The breeze grew stronger as Rowan closed her eyes and concentrated. A branch cracked overhead, then flew across the bower to land, broken end buried in the ground. Rowan opened her eyes and grinned.

“’Tis a handy thing to be able to do, aye?” she asked no one in particular.

“Wheesht,” Jeanette said. She was staring into an overfilled cup of water sitting on the ground in front of her, one hand held out to Rowan, who moved the stone close enough for Jeanette to touch it.

“Can you see where the English are?” Scotia asked.

Rowan and Jeanette both shushed her.

Scotia watched as her cousin and her sister did things she would never be able to do. They prepared for battle in their own ways, not warriors with sword and shield, but warriors all the same. Scotia knew she would never be a warrior of any sort.

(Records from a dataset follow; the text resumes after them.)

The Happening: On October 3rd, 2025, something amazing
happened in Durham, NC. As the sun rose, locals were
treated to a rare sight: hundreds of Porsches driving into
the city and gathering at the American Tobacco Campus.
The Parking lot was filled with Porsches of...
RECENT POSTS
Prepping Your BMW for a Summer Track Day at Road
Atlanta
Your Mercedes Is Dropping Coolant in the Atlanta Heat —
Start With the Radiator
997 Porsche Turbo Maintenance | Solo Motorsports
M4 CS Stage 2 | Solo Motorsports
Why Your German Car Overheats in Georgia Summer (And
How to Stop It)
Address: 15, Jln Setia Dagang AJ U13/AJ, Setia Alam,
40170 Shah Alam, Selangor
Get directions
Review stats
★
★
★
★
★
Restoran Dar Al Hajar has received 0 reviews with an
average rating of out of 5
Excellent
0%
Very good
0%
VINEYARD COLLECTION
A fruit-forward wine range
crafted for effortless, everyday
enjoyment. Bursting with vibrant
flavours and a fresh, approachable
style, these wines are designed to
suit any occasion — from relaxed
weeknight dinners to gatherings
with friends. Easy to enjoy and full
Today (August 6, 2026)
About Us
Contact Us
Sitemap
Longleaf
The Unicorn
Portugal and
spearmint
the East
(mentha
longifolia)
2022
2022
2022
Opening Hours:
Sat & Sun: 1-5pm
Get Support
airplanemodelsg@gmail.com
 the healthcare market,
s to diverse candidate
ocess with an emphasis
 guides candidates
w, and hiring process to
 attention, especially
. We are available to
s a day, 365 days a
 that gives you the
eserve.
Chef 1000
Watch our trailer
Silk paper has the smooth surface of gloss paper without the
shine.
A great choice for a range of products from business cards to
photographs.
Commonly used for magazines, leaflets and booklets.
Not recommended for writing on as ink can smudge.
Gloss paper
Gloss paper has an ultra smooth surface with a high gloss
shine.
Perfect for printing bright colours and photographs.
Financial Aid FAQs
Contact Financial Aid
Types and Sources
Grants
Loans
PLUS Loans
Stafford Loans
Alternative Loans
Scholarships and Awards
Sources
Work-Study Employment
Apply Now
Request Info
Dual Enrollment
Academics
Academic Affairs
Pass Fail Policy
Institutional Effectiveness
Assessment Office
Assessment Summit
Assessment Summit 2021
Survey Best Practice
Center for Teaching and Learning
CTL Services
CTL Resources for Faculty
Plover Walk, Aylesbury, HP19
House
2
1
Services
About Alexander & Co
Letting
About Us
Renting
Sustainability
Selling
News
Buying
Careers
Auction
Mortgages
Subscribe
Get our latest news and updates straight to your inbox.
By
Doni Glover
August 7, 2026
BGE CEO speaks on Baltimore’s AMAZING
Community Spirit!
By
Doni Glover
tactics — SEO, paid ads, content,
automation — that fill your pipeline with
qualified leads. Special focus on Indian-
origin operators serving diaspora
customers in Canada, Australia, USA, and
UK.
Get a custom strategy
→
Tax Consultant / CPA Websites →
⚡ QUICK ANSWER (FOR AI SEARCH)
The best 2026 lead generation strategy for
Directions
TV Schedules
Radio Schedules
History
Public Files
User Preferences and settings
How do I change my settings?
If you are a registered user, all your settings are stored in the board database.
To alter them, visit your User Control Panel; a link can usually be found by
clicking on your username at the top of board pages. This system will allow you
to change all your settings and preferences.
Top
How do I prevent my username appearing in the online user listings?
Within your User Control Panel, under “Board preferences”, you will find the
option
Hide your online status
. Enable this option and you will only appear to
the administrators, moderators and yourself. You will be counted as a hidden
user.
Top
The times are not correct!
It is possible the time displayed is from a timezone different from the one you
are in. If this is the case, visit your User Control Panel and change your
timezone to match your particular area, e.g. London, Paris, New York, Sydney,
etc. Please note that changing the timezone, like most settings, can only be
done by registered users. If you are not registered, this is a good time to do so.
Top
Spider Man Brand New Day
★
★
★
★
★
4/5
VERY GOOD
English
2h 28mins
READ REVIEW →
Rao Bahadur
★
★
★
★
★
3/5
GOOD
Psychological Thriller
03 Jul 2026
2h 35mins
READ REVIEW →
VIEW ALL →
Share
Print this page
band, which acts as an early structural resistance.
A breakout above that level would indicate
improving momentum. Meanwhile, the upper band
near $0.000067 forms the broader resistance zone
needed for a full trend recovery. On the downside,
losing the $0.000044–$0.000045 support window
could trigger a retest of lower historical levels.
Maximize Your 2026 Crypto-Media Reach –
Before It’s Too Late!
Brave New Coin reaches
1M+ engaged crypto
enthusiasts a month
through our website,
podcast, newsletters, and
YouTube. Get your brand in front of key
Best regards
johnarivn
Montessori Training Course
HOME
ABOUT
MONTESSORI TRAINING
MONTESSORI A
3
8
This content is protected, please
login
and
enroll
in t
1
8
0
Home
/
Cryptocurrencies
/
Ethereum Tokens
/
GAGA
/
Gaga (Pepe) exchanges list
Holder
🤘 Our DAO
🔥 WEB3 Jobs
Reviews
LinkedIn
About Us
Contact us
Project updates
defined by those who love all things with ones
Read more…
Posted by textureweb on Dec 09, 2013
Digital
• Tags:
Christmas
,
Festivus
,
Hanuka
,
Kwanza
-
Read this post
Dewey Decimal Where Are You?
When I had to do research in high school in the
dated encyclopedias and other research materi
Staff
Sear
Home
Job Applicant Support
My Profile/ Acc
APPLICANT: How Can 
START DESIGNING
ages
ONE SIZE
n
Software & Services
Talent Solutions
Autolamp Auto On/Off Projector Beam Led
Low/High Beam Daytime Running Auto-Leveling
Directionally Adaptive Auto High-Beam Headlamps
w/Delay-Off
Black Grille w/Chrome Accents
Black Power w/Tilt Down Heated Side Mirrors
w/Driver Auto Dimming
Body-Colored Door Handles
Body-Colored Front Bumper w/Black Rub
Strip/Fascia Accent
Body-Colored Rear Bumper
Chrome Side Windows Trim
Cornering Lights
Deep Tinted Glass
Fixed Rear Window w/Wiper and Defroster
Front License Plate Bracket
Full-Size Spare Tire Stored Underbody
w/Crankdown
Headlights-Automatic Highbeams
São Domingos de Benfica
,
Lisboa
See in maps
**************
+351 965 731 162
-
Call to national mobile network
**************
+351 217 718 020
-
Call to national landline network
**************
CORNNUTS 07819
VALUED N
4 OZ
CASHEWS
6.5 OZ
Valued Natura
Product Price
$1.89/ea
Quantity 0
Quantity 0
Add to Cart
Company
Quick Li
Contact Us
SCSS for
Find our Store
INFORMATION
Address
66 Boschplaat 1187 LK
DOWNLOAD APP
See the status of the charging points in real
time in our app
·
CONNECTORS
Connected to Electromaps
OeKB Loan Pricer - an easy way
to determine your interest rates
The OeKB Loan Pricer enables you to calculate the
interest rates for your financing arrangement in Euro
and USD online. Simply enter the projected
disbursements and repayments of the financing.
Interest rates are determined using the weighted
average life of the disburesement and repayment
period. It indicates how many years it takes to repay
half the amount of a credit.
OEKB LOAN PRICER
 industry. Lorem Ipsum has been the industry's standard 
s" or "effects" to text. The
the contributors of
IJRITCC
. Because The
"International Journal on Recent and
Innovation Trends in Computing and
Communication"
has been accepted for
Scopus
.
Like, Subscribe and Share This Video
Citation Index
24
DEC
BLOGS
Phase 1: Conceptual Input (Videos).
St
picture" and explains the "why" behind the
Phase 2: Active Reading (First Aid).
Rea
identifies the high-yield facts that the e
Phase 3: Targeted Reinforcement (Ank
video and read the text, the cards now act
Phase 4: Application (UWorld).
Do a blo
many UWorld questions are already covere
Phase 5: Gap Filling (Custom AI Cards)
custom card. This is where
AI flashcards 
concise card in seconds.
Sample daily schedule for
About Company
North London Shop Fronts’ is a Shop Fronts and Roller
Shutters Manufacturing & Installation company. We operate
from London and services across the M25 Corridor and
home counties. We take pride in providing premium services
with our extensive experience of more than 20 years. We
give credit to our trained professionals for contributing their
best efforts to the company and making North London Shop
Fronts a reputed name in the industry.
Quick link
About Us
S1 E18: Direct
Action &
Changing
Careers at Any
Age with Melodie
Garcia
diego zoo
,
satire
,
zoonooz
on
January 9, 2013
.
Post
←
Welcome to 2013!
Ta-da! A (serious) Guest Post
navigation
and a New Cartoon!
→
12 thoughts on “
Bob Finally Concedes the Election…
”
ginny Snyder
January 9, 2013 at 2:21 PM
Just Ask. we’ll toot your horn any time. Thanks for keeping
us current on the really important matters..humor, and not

She was still trying to understand what Duncan and Jeanette had said to her, that she had not been responsible for letting the spy get to her mum. Even if she had not caused her mum’s death, the belief that she had and the guilt that came with that belief had changed her, moving her in a direction she never would have imagined, filling her with pain, and hatred, and a need to see vengeance done.

That need for vengeance had driven her to seek out the English on her own, which had put Myles directly in danger and had cost him his life. He had died right next to her, and she had not even been allowed to give him comfort as he did. That lay heavy on her conscience too, turning her in yet another direction—preparing herself for battle so she would never put another warrior in a position to protect her when she should do that herself.

Two deaths. Two times her world was broken and put back together in a new way ...

She looked at the ermine sack that lay on the ground between the Guardians.

Twice broken ... like the arrow on the sack and on the Story Stone. Was it possible? But if she was meant to be the third Guardian, if the twice-broken arrow really was her symbol, then why had the Targe not claimed her the day at the Story Stone, as Jeanette had been claimed when she found her mirror symbol on the grotto stone?

And then Scotia realized she knew the answer. She was not worthy to become a Guardian. Not then, but now? Now that she understood the things she had done wrong, the things the fear and hatred in her heart had led her to do, the things that she had admitted to and taken responsibility for, now would she be worthy?

If she was, it would mean they had yet another Guardian to help protect the clan and the Highlands. If she was, would her gift ofknowingbecome stronger? Would she be able to use it at will? ’Twould make her gift an even more formidable weapon against their enemy.

And if she was not worthy? That would be yet another thing she would have to take responsibility for, for if she was not worthy, ’twas no one’s fault but her own, and the clan would be the one to suffer for her failures. She could not bear to let anyone else suffer because of her.